И совсем тихо, свистящий шепот в ответ:
— Брось-ка, нечего притворяться! Ты же слышал о парашютистах? Десант сбросили на побережье.
— Да успокойся ты, — сказал судья, и ты увидел, что он взял жену за руку, погладил и, сдвинув очки на кончик носа, поглядел ей в глаза. — Нам нечего бояться, Эльвира.

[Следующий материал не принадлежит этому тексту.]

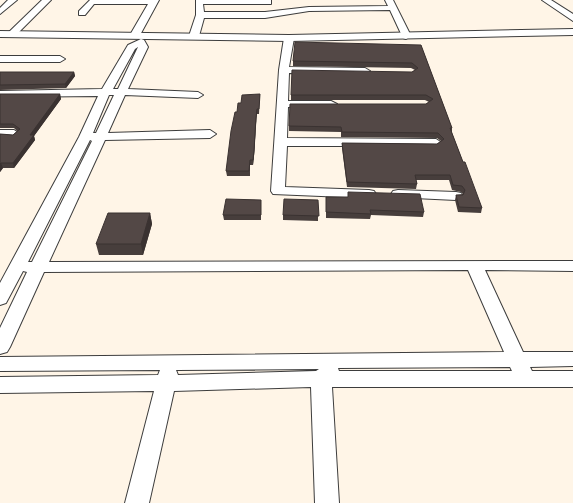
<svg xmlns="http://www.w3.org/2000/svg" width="573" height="503" font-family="'Crimson Pro',serif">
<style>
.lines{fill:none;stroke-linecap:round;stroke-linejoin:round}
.minor-casing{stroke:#3d3d3d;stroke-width:2}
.tertiary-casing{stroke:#3d3d3d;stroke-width:2}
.minor{fill:#fff;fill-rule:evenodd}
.tertiary{fill:#fff;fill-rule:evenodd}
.wall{fill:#473e3c}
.shaded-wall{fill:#3a3231}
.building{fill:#534846;stroke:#3a3231}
</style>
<rect width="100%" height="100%" fill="#fff5e7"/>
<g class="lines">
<g class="minor-casing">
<path id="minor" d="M 8,0 L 17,0 L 0,14 L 0,8 Z
M 42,0 L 51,0 L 15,36 L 9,36 L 9,32 Z
M 90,0 L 159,0 L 140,35 L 135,38 L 130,35 L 148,4 L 94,4 L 85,15 L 79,15 L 79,11 Z
M 196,0 L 271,0 L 271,4 L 203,4 L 204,12 L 265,12 L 309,7 L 388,6 L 385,0 L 393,0 L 411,36 L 406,39 L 403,38 L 390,10 L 309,11 L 265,18 L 204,18 L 199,36 L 194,39 L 189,36 L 196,15 Z
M 542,0 L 551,0 L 573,14 L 573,21 Z
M 289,35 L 294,38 L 289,67 L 365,68 L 370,71 L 365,74 L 289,73 L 288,101 L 331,101 L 337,104 L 331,107 L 288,107 L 287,138 L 436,139 L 442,143 L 440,146 L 287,146 L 285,187 L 369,190 L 374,191 L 376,194 L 374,197 L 369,198 L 273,194 L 271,191 L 279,70 L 284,38 Z
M 141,39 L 144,40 L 148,47 L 128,89 L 198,92 L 203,95 L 198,98 L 125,95 L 108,133 L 210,130 L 216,134 L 210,138 L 105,140 L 49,262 L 573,261 L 573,271 L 485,270 L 523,352 L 573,352 L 573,366 L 530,367 L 532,371 L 573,371 L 573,387 L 332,387 L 339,503 L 315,503 L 311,387 L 174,391 L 149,503 L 125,503 L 154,391 L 0,393 L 0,377 L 158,375 L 160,370 L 0,371 L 0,357 L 504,352 L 468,270 L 44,272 L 10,347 L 7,352 L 0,354 L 0,328 L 27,272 L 23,271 L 6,303 L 0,305 L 0,283 L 79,137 L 98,96 L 0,97 L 0,91 L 102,89 L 128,45 ZM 138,47 L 118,89 L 113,89 L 135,49 ZM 109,95 L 114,95 L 96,133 L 93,133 ZM 90,140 L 92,141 L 32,262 L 28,262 ZM 510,367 L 512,371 L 339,371 L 338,368 ZM 319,369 L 316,371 L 178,375 L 176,370 Z
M 0,56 L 60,56 L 65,59 L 60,62 L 0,62 Z
M 0,130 L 14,130 L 20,134 L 14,138 L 0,138 Z
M 398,190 L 456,192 L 461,193 L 463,196 L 461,199 L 456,200 L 393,197 L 391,194 L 393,191 Z"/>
</g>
<g class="tertiary-casing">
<path id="tertiary" d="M 573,29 L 573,35 L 289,41 L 0,37 L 0,31 L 289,35 Z"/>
</g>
<use href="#minor" class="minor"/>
<use href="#tertiary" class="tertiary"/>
</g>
<path class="wall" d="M 421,45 L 452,128 L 452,133 L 463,162 L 482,208 L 481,213 L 458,212 L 455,200 L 456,195 L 463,194 L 461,192 L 452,190 L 449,180 L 416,180 L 417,184 L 416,189 L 347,187 L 342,148 L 342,143 L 437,144 L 441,141 L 437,138 L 341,137 L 341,132 L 289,131 L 289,126 L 426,104 L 429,102 L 425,100 L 291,100 L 291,95 L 412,72 L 415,70 L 411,68 L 293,66 L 293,61 Z
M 0,72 L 74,72 L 75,76 L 66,88 L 0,90 Z
M 0,94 L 60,94 L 61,99 L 34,136 L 35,140 L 14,168 L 3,168 L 0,172 L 0,134 L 13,135 L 17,131 L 14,128 L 0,128 Z
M 260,94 L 259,114 L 257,114 L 256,123 L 254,156 L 253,165 L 250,165 L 250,176 L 227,176 L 226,171 L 237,112 L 241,103 Z
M 348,192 L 424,212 L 423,217 L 371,215 L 370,219 L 326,218 L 326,197 L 348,197 Z
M 261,200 L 261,220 L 224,220 L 223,215 Z
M 318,200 L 318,221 L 283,220 L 283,215 Z
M 150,213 L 152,224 L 143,255 L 99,255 L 96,244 Z"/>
<path class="shaded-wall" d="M 74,72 L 75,76 L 66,88 L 65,84 Z
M 60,94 L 61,99 L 34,136 L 35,140 L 14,168 L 13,163 L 30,135 Z
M 257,109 L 254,156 L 253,165 L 253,160 Z
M 1,163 L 3,168 L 0,172 L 0,164 Z
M 150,213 L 152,224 L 143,255 L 141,244 Z"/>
<path class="building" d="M 295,42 L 421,45 L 452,128 L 450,128 L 463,162 L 465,162 L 482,208 L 459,207 L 456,195 L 463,195 L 465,190 L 462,186 L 453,185 L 450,175 L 415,175 L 417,184 L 347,182 L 342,143 L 437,144 L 444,139 L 438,133 L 342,132 L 341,127 L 289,126 L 290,104 L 426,104 L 433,99 L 426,95 L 291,95 L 292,70 L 412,72 L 418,68 L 412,63 L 293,61 Z
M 0,72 L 74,72 L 65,84 L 0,85 Z
M 0,94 L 60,94 L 30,135 L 34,135 L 13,163 L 1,163 L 0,164 L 0,134 L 13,135 L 20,129 L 13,124 L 0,124 Z
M 260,94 L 259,109 L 257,109 L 256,118 L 254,151 L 253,160 L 250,160 L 249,171 L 226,171 L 231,131 L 235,112 L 237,112 L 238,103 L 241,103 L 242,95 Z
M 348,192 L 420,194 L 424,212 L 370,210 L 371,214 L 326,212 L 326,197 L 348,197 Z
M 226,199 L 261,200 L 261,215 L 223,215 Z
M 284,199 L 318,200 L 319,216 L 283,215 Z
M 108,213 L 150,213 L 141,244 L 96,244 Z"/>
</svg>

И она отняла руку и вдруг пустилась ходить взад-вперед по комнате, точно она навек окаменеет, если не будет двигаться, и все повторяла как заведенная:
— Вирджил, ах, Вирджил…
Ты стоял тут же, смотрел на судью, он наливал в стакан воды из графина, ты ждал, что он попросит тебя сбегать на улицу, посмотреть, не случилось ли чего, или поехать на Майл-Энд-роуд, удостовериться, что у бабушки все в порядке, она жила там с мужем, но тот наверняка улизнул куда-нибудь, или поездом отправиться в Бат, к детям, которых в очередной раз увезли из столицы. Но судья только улыбался, все еще улыбался, и, глядя на него, ты невольно вспомнил о той истерии, Которой вот уже несколько месяцев был охвачен город, о взрывах смеха в пабах, которые иногда заканчивались слезами и заламыванием рук, ты не сводил глаз с судьи и невольно думал о пьянчугах, которые ночью шатались по улицам, горланя песни, или мочились, встав рядком у стены, о клоунской меланхолии танцоров, которые топтались на сцене, сунув большие пальцы в карманы жилетки, или отчаянно хлопали себя по коленям и плечам, пустившись вприсядку, ты думал о солдатах, которых в последние дни куда-то отправляли с вокзала Виктории, об их шутках и хохоте, который внезапно обрывался, ты стоял и смотрел на судью, а он с полнейшей невозмутимостью расставлял фигуры на шахматной доске, словно сейчас это было единственным разумным занятием. Если возникали неожиданные трудности, он всегда притворялся, будто их нет, и ты вдруг понял, что за все месяцы, которые ты прожил в его доме, он ни разу с тобой не поговорил — только давал поручения, и всегда так, словно ты запросто мог отказать, если что, он и сам прекрасно справится, а к тебе обратился, потому что… ну, так ему захотелось, он просил отнести портфель в кабинет, сходить в подвал за углем или помыть машину, и ты убеждал себя: тебе крупно повезло, жаловаться не на что, но теперь, похоже, всему этому пришел конец.